» TASKS TO CARRY OUT:
[1] According to the electrochromic devices passage, what happens to molecular electrochromes over time during device operation?
[2] Copy the part of the electrochromic devices passage that starts at "Electrochromic devices are" and ends at "with molecular electrochromes.".

═════ TEXT FOR ANALYSIS ═════

Electrochromic devices are often reliant on conjugated organic polymers. This is because they offer many advantages, including color tuning contingent on structure and being castable as films on electrodes.¹² Conjugated polymers are further electrochemically robust and can withstand extended cycles of reversibly applied potential without degradation of the bleached and colored states.^13,14 This contrasts with their molecular counterparts that undergo electrochemical reactions over time, resulting in both inconsistent coloration and device performance degradation during electrochromic device operation.¹⁵ This aside, accurate structure/electrochromic relationships can be accurately established with molecular electrochromes.

═════ ENTRIES PROVIDED ═════

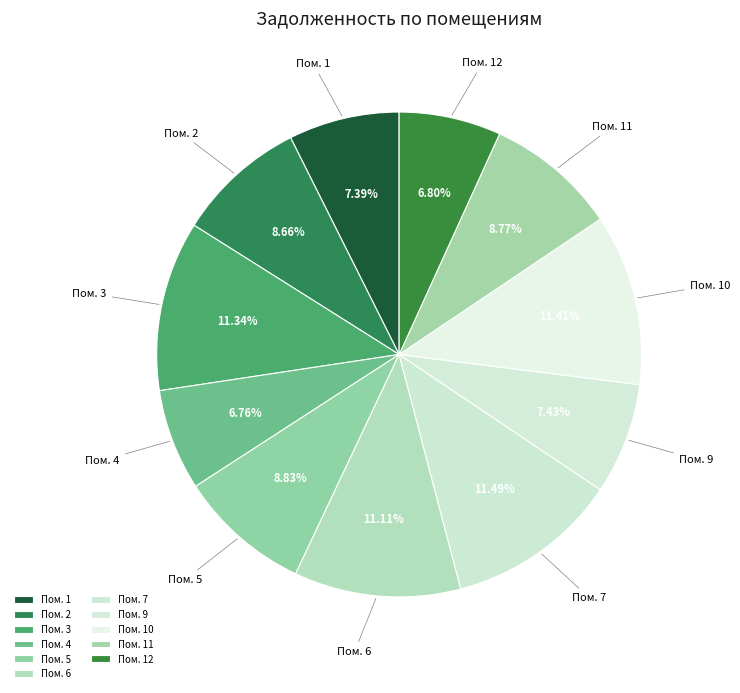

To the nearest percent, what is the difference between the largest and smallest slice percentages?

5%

═════
═════ ENTRIES PROVIDED ═════

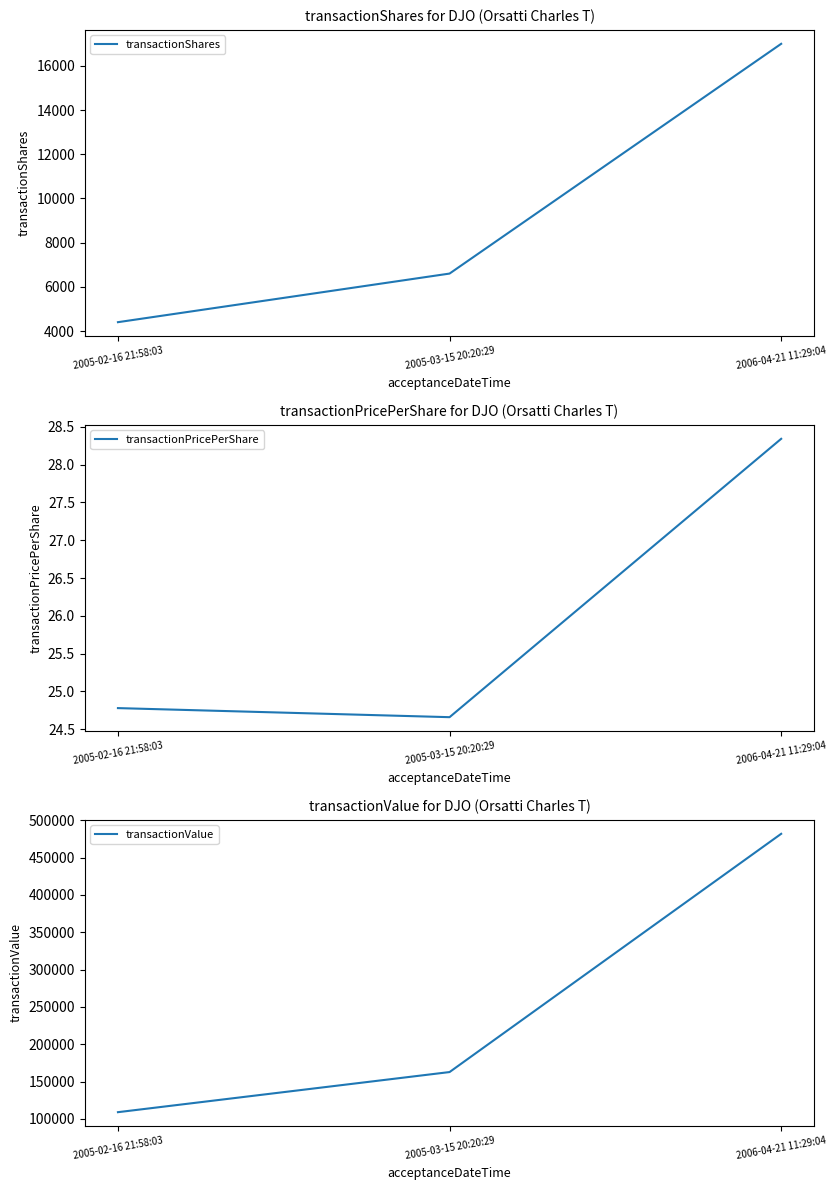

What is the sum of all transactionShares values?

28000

═════

» TASK RESPONSES:
[1] They undergo electrochemical reactions, which cause inconsistent coloration and degraded device performance.

[2]
Electrochromic devices are often reliant on conjugated organic polymers. This is because they offer many advantages, including color tuning contingent on structure and being castable as films on electrodes.¹² Conjugated polymers are further electrochemically robust and can withstand extended cycles of reversibly applied potential without degradation of the bleached and colored states.^13,14 This contrasts with their molecular counterparts that undergo electrochemical reactions over time, resulting in both inconsistent coloration and device performance degradation during electrochromic device operation.¹⁵ This aside, accurate structure/electrochromic relationships can be accurately established with molecular electrochromes.